Mrs. Peniston thought the country
lonely and trees damp, and cherished a vague fear
of meeting a bull. To guard against such contingencies
she frequented the more populous watering-places,
where she installed herself impersonally in a hired
house and looked on at life through the matting screen
of her verandah. In the care of such a guardian,
it soon became clear to Lily that she was to enjoy
only the material advantages of good food and expensive
clothing; and, though far from underrating these, she
would gladly have exchanged them for what Mrs. Bart
had taught her to regard as opportunities. She
sighed to think what her mother’s fierce energies
would have accomplished, had they been coupled with
Mrs. Peniston’s resources. Lily had abundant
energy of her own, but it was restricted by the necessity
of adapting herself to her aunt’s habits.
She saw that at all costs she must keep Mrs. Peniston’s
favour till, as Mrs. Bart would have phrased it, she
could stand on her own legs. Lily had no mind
for the vagabond life of the poor relation, and to
adapt herself to Mrs. Peniston she had, to some degree,
to assume that lady’s passive attitude.
She had fancied at first that it would be easy to draw
her aunt into the whirl of her own activities, but
there was a static force in Mrs. Peniston against
which her niece’s efforts spent themselves in
vain. To attempt to bring her into active relation
with life was like tugging at a piece of furniture
which has been screwed to the floor. She did
not, indeed, expect Lily to remain equally immovable:
she had all the American guardian’s indulgence
for the volatility of youth.
She had indulgence also for certain
other habits of her niece’s. It seemed
to her natural that Lily should spend all her money
on dress, and she supplemented the girl’s scanty
income by occasional “handsome presents”
meant to be applied to the same purpose. Lily,
who was intensely practical, would have preferred
a fixed allowance; but Mrs. Peniston liked the periodical
recurrence of gratitude evoked by unexpected cheques,
and was perhaps shrewd enough to perceive that such
a method of giving kept alive in her niece a salutary
sense of dependence.
Beyond this, Mrs. Peniston had not
felt called upon to do anything for her charge:
she had simply stood aside and let her take the field.

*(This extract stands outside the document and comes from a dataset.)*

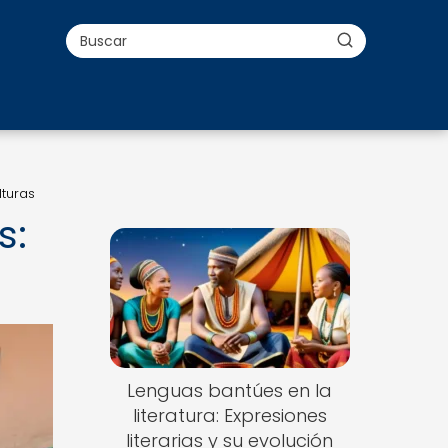
lturas
s:
Lenguas bantúes en la
literatura: Expresiones
literarias y su evolución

Lily had taken it, at first with the confidence of
assured possessorship, then with gradually narrowing
demands, till now she found herself actually struggling
for a foothold on the broad space which had once seemed
her own for the asking. How it happened she did
not yet know. Sometimes she thought it was because
Mrs. Peniston had been too passive, and again she feared
it was because she herself had not been passive enough.
Had she shown an undue eagerness for victory?

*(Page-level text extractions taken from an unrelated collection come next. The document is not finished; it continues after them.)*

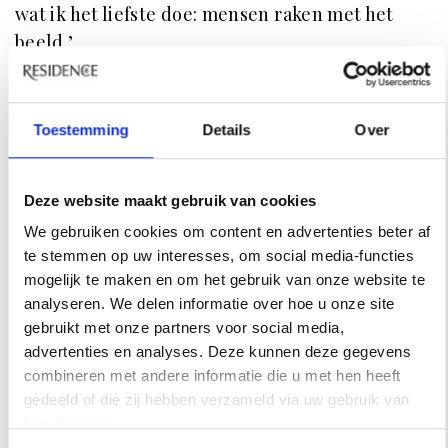
wat ik het liefste doe: mensen raken met het
beeld.’
Wil je meer informatie?
www.sinadyks.com
Toestemming
Details
Over
Deze website maakt gebruik van cookies
We gebruiken cookies om content en advertenties beter af
te stemmen op uw interesses, om social media-functies
mogelijk te maken en om het gebruik van onze website te
analyseren. We delen informatie over hoe u onze site
gebruikt met onze partners voor social media,
advertenties en analyses. Deze kunnen deze gegevens
combineren met andere informatie die u met hen heeft
gedeeld of die zij hebben verzameld via uw gebruik van
hun diensten.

Had she lacked patience, pliancy and dissimulation?
Whether she charged herself with these faults or absolved
herself from them, made no difference in the sum-total
of her failure. Younger and plainer girls had
been married off by dozens, and she was nine-and-twenty,
and still Miss Bart.
She was beginning to have fits of
angry rebellion against fate, when she longed to drop
out of the race and make an independent life for herself.
But what manner of life would it be? She had
barely enough money to pay her dress-makers’

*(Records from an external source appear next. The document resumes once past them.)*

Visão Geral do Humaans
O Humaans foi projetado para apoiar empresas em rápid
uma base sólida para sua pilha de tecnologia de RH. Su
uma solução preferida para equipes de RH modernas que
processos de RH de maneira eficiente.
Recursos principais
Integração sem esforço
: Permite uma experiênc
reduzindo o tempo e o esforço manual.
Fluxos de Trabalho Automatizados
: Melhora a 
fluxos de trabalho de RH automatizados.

bills and her gambling debts; and none of the desultory
interests which she dignified with the name of tastes
was pronounced enough to enable her to live contentedly
in obscurity. Ah, no—she was too intelligent
not to be honest with herself. She knew that she
hated dinginess as much as her mother had hated it,
and to her last breath she meant to fight against
it, dragging herself up again and again above its
flood till she gained the bright pinnacles of success
which presented such a slippery surface to her clutch.